When he fell from grace and sinned, he was ejected from this place of peace and rest to struggle in the world. The ground was now cursed and he had to labor to be able to eat, live and raise a family. Man outside the grace of God is never at home. His homeland or habitation, if you want to call it that, was designed to be with and serve God. Psalms 26:8 “LORD, I have loved the habitation of thy house, and the place where thine honour dwelleth.”
The main truth here is that we will never feel at home in this world for it is not made for the righteous. We were made to fellowship with God and this world. There is a song I love to sing, “This world is not my home; I’m just a passing through. My treasures are laid up somewhere beyond the blue. The angels beacon me from heaven’s open door and I can’t feel at home in this world anymore.”

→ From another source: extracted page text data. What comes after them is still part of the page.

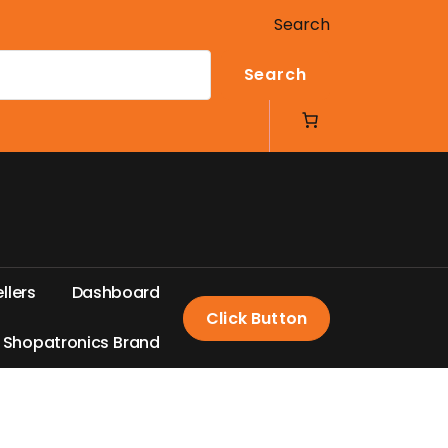
Search
Search
e
l
l
e
r
s
D
a
s
h
b
o
a
r
d
Click Button
S
h
o
p
a
t
r
o
n
i
c
s
B
r
a
n
d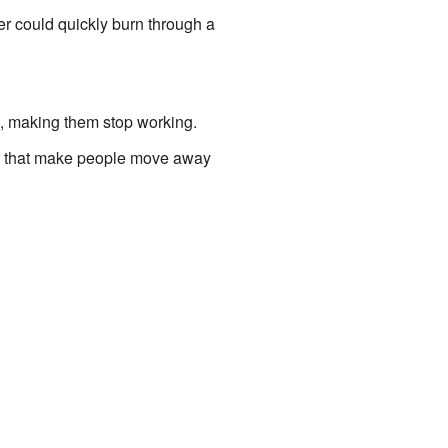
er could quickly burn through a
 making them stop working.
ds that make people move away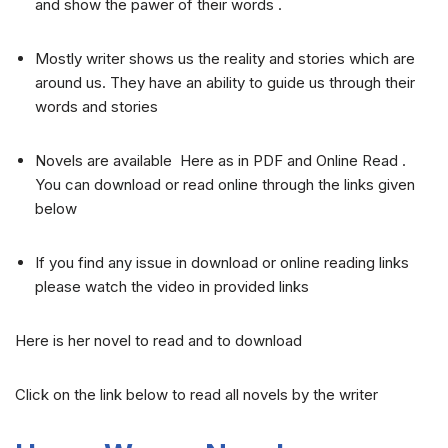
and show the pawer of their words .
Mostly writer shows us the reality and stories which are
around us. They have an ability to guide us through their
words and stories
Novels are available Here as in PDF and Online Read .
You can download or read online through the links given
below
If you find any issue in download or online reading links
please watch the video in provided links
Here is her novel to read and to download
Click on the link below to read all novels by the writer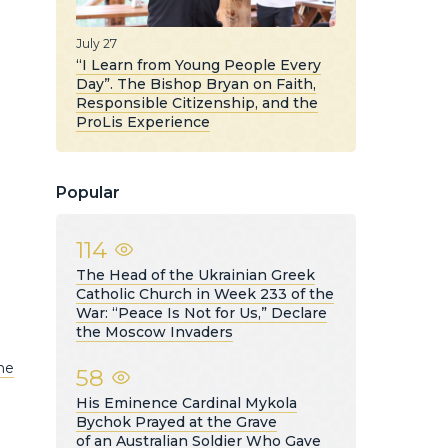
July 27
“I Learn from Young People Every
Day”. The Bishop Bryan on Faith,
Responsible Citizenship, and the
ProLis Experience
Popular
114
The Head of the Ukrainian Greek
Catholic Church in Week 233 of the
War: “Peace Is Not for Us,” Declare
the Moscow Invaders
he
58
His Eminence Cardinal Mykola
Bychok Prayed at the Grave
of an Australian Soldier Who Gave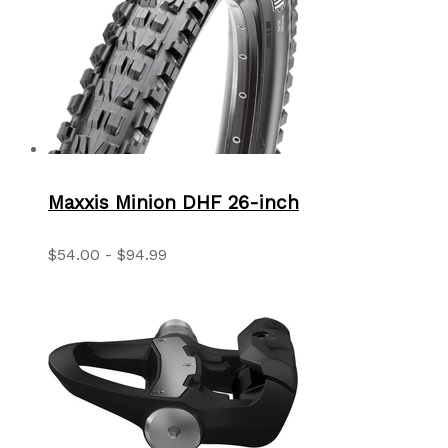
Maxxis Minion DHF 26-inch
$54.00 - $94.99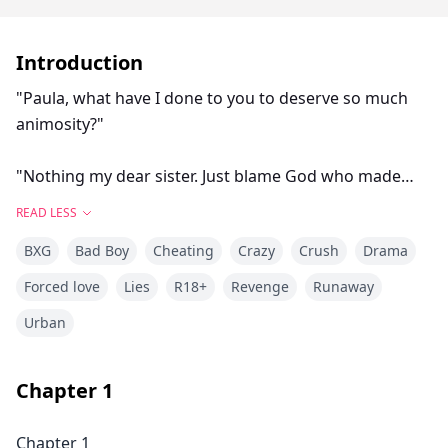
Introduction
"Paula, what have I done to you to deserve so much
animosity?"
"Nothing my dear sister. Just blame God who made
you come in my family. You weren't meant to be born
READ LESS
to ruin my life."
BXG
Bad Boy
Cheating
Crazy
Crush
Drama
"It's mean..."
Forced love
Lies
R18+
Revenge
Runaway
Urban
"Yes, I'm mean and it's nothing new. You know it well,
and everyone knows it, I don't hide that I hate you with
all my insides. I curse the day you were born, because
Chapter
1
that's when my troubles started!"
Chapter 1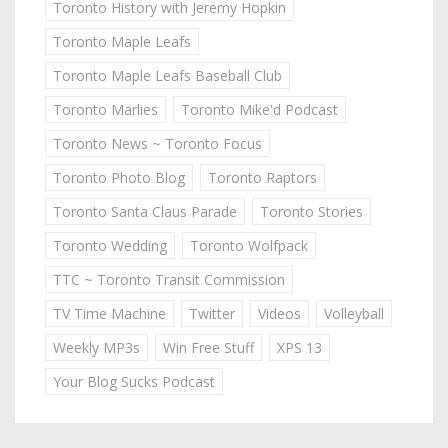
Toronto History with Jeremy Hopkin
Toronto Maple Leafs
Toronto Maple Leafs Baseball Club
Toronto Marlies
Toronto Mike'd Podcast
Toronto News ~ Toronto Focus
Toronto Photo Blog
Toronto Raptors
Toronto Santa Claus Parade
Toronto Stories
Toronto Wedding
Toronto Wolfpack
TTC ~ Toronto Transit Commission
TV Time Machine
Twitter
Videos
Volleyball
Weekly MP3s
Win Free Stuff
XPS 13
Your Blog Sucks Podcast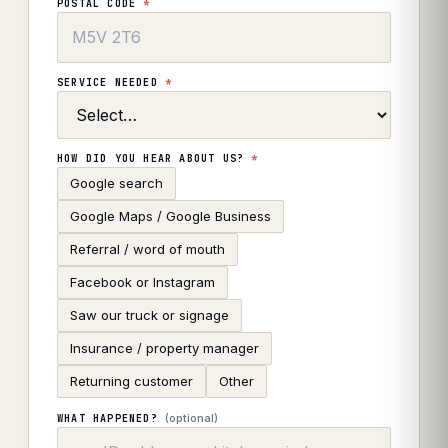
POSTAL CODE
*
SERVICE NEEDED
*
HOW DID YOU HEAR ABOUT US?
*
Google search
Google Maps / Google Business
Referral / word of mouth
Facebook or Instagram
Saw our truck or signage
Insurance / property manager
Returning customer
Other
(optional)
WHAT HAPPENED?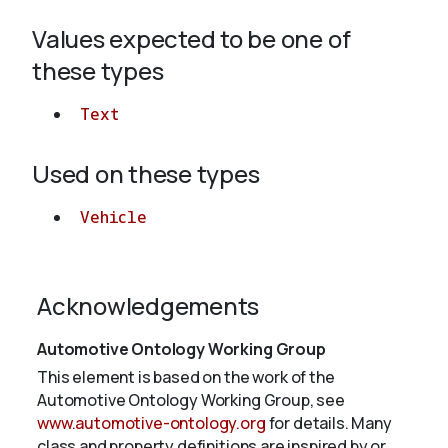
Values expected to be one of
About
these types
Text
Used on these types
Vehicle
Acknowledgements
Automotive Ontology Working Group
This element is based on the work of the
Automotive Ontology Working Group, see
www.automotive-ontology.org
for details. Many
class and property definitions are inspired by or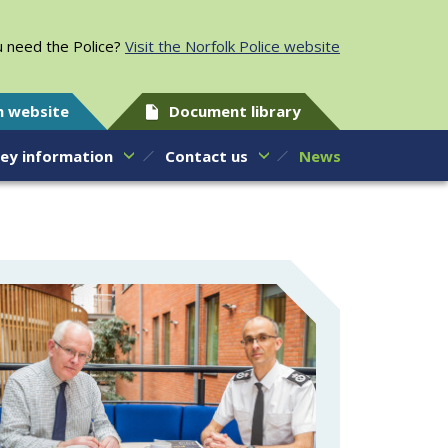
 need the Police?
Visit the Norfolk Police website
h website
Document library
ey information
Contact us
News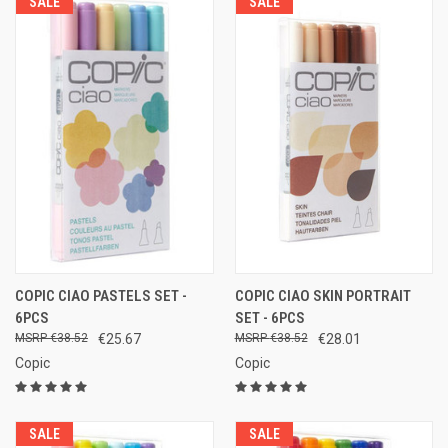
SALE
SALE
COPIC CIAO PASTELS SET -
COPIC CIAO SKIN PORTRAIT
6PCS
SET - 6PCS
€38.52
€25.67
€38.52
€28.01
Copic
Copic
SALE
SALE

Hebrews 11:13 “These all died in faith, not having received the promises, but having seen them afar off, and were persuaded of them, and embraced them, and confessed that they were strangers and pilgrims on the earth.”
As Christians, we shouldn’t feel at home in this world of sin. We should seek righteousness and peace with God, our Creator. This sin-cursed world should be something to endure until our final resting place is obtained. We should plainly seek to seek God and abide in His promises.
IPeter 2:11 “Dearly beloved, I beseech you as strangers and pilgrims, abstain from fleshly lusts, which war against the soul;” Our soul cannot find rest in the lusts of the flesh. Our souls was designed for righteousness. Our souls should seek God and live for His approval with our life, then we can move on to a much better place… our true homeland.